Rutherford told Florida Politics this week that he was planning to run for another term.
“It is a tremendous honor to serve my fellow Northeast Floridians in Congress,” Rutherford said. “I am proud of all our hard work over the last year fighting for jobs, veterans, a renewed military, and secure borders.”
“But a great deal of work remains ahead and I look forward to seeking re-election to continue this work on behalf of the fine people I am so humbled to serve,” Rutherford added.
Currently representing a secure Republican district, Rutherford should continue to remain a factor when it comes to homeland security. Despite having just wrapped up his first year in Congress, Rutherford has proven to be a factor on the U.S. House Homeland Security Committee.
Last year, the House passed Rutherford’s “Streamlining DHS Overhead Act” which ensured the DHS consolidates leases and real estate costs when appropriate to reduce spending. The First Coast Republican noted that DHS, currently the third largest federal department, spends $2 billion annually on more than 100 million square feet of space to house more than 20 federal entities. Noting the continued growth of the department, Rutherford insisted tens of millions of taxpayer dollars could be saved with his proposed reforms.

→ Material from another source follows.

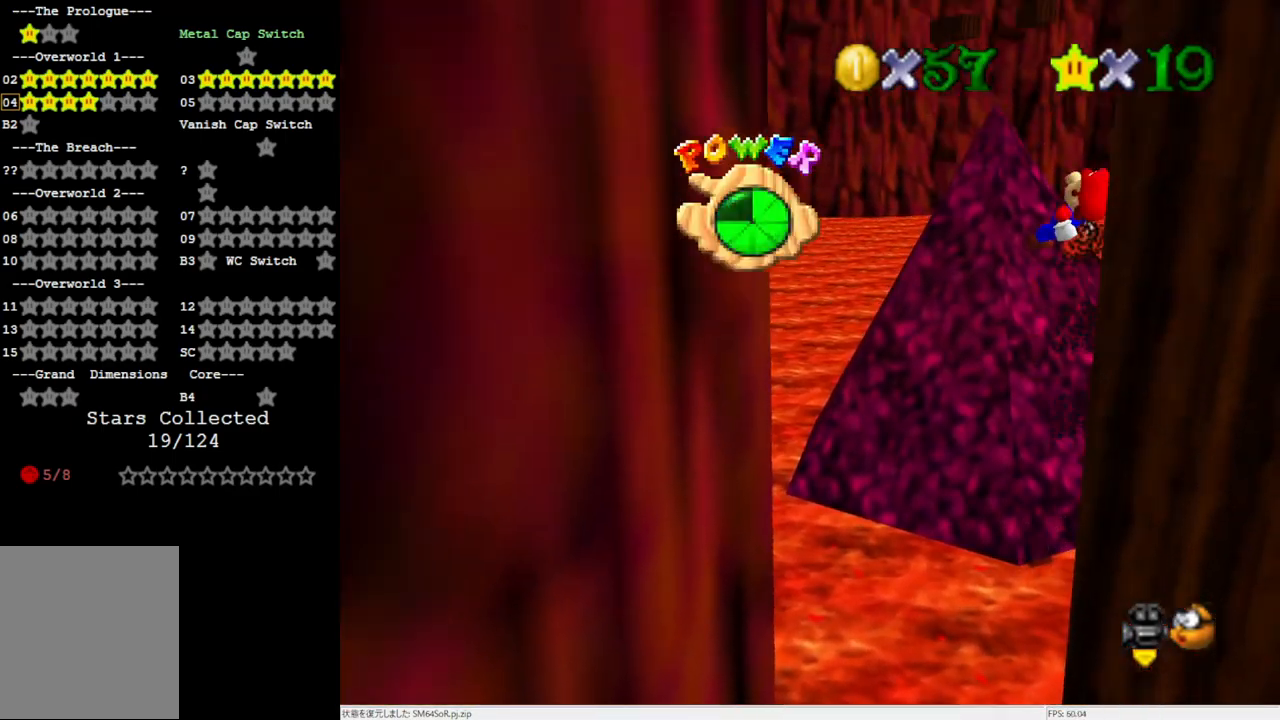
{"buttons": [], "left_stick": "up", "events": [[133, "left_stick", "center"], [317, "left_stick", "up"]]}
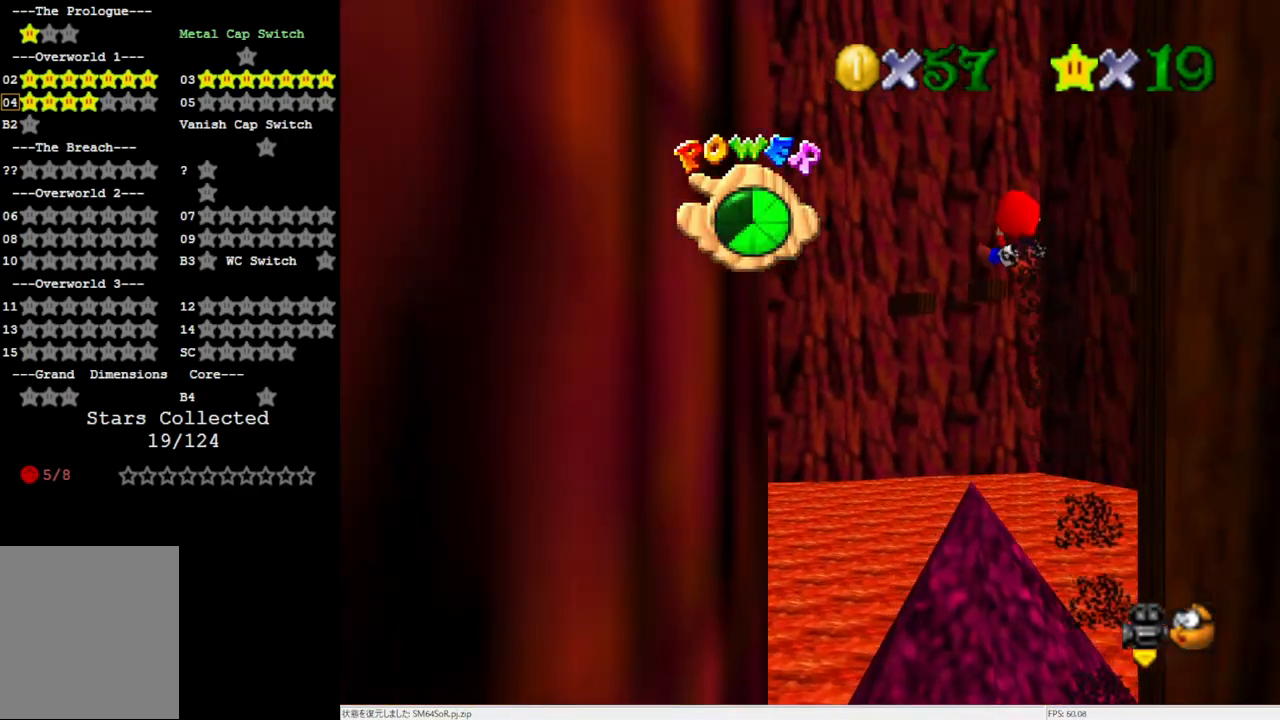
{"buttons": [], "left_stick": "center", "events": [[100, "left_stick", "center"]]}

Rutherford had U.S. Rep. Michael McCaul, R-Texas, the chairman of the House Homeland Security Committee, as a co-sponsor of the bill and they have often worked together during the First Coast Republican’s first year in Congress. They teamed up back in March to unveil the “Reducing Department of Homeland Security Acquisition Cost Growth Act.” According to Rutherford’s office, this legislation would “hold DHS agencies more accountable in administering their major acquisition programs and would give Congress greater oversight of troubled programs to prevent wasteful spending of taxpayer dollars by agencies like the Transportation Security Administration (TSA), Customs and Border Protection, the U.S. Coast Guard, and the Federal Emergency Management Agency (FEMA).” The House passed the bill without opposition towards the end of March. McCaul also put Rutherford on his new Task Force on Denying Terrorists Entry into the United States.
Earlier this month, Rutherford scored another win on homeland security issues when the House passed without opposition his “DHS Interagency Counterterrorism Task Force Act.” The bill would let the U.S. Department of Homeland Security secretary assign personnel to work on overseas counterterrorism task forces.
“As terrorists and foreign fighters in Iraq and Syria seek to return home or travel to other regions in the wake of the defeat of ISIS on the battlefield, cooperation among U.S. military, national security, and law enforcement agencies is vital,” Rutherford said when the bill was passed last week. “When these fighters move from the Middle East to the West, information collection and tracking becomes extremely difficult ensuring federal agencies have access to the same critical information. This bill will ensure DHS personnel overseas are better able to combat threats in the fight against terrorism. I thank my colleagues on both sides of the aisle for joining me in taking an important step toward making our citizens safer.”
The bill, which McCaul cosponsored, now heads to the U.S. Senate. So far, there is no sponsor over in the Senate.